An interim analysis from a Phase II study for a novel peptide (THR-149) is aimed to prevent the induction of retinal vascular permeability, neurodegeneration and inflammation of DME. The analysis confirmed that their IDMC (Independent Data Monitoring Committee) recommended continuation of the study based upon the outcome of the futility analysis, including a two-part, randomized, prospective, multi-centre study assessing multiple (3) injections of THR-149 in DME patients. According to a news release from their sponsor (Oxurion, a small biotech, headquartered in Leuven, Belgium), Dr. Andy De Deene, chief development officer of Oxurion, stated that,. “this trial is evaluating THR-149 for the treatment of DME against the current standard of care anti-VEGF therapy. THR-149 could provide an important alternative for the up to 50% of patients with DME who respond sub-optimally to anti-VEGF”.


According to the sponsor, the novel peptide, summarised in the database (NCT04527107), is a mediator of vascular leakage, inflammation, micro-haemorrhages and neurodegeneration. The THR-149 is a potent bicyclic peptide inhibitor developed using phage display-based peptide libraries with rationally designed synthetic modifications.  The kallikrein-kinin system itself (KKS) is a metabolic cascade that, when activated, triggers the release of vasoactive kinins, particularly the serine protease, PKal.  Upon activation, PKal cleaves its substrate, high-molecular-weight kininogen, to release bradykinin (BK), an agonist at the B2 receptor (B2R). BR can be further converted to Des-Arg9-BK, which activates the B1 receptor (B1R).
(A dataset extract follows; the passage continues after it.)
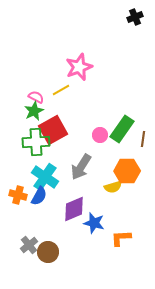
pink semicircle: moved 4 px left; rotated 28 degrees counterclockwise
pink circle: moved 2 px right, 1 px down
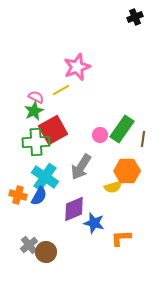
pink star: moved 2 px left
brown circle: moved 2 px left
B2R is constitutively expressed and mediates most normal physiological effects of kinins.  In contrast, B1R is usually expressed at very low levels however, it is highly inducible and overexpressed following tissue injury and is involved in chronic inflammation. In the eye, KKS activation increases vascular permeability, retinal thickening, inflammation and neurodegeneration, responses which are exacerbated in diabetes and this is a VEGF-independent mediator of the disease.
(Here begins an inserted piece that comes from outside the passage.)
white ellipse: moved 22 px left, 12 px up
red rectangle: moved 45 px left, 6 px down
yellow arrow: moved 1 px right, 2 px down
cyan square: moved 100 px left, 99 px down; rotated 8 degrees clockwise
Following the initial analysis for the Phase II data, the researchers stated that multiple IVT injections (up to three) of THR-149 were safe and well-tolerated.  A mean BCVA gain of 6.1 letters was seen at 3-month, with gains observed up to 6-month. as well as central subfield thickness (CST) stabilization over the 6-month study period.  In addition, researchers reported that “post-hoc analysis, excluding 2 subjects with abnormalities on OCT, showed a mean gain in BCVA of 9.3 letters at month 3, which was maintained up to month 6”. If positive data are completed at the relevant endpoints at the end of September 2023, a subsequent Phase III clinical trial could position THR-149 as an important second line therapy for DME patients.”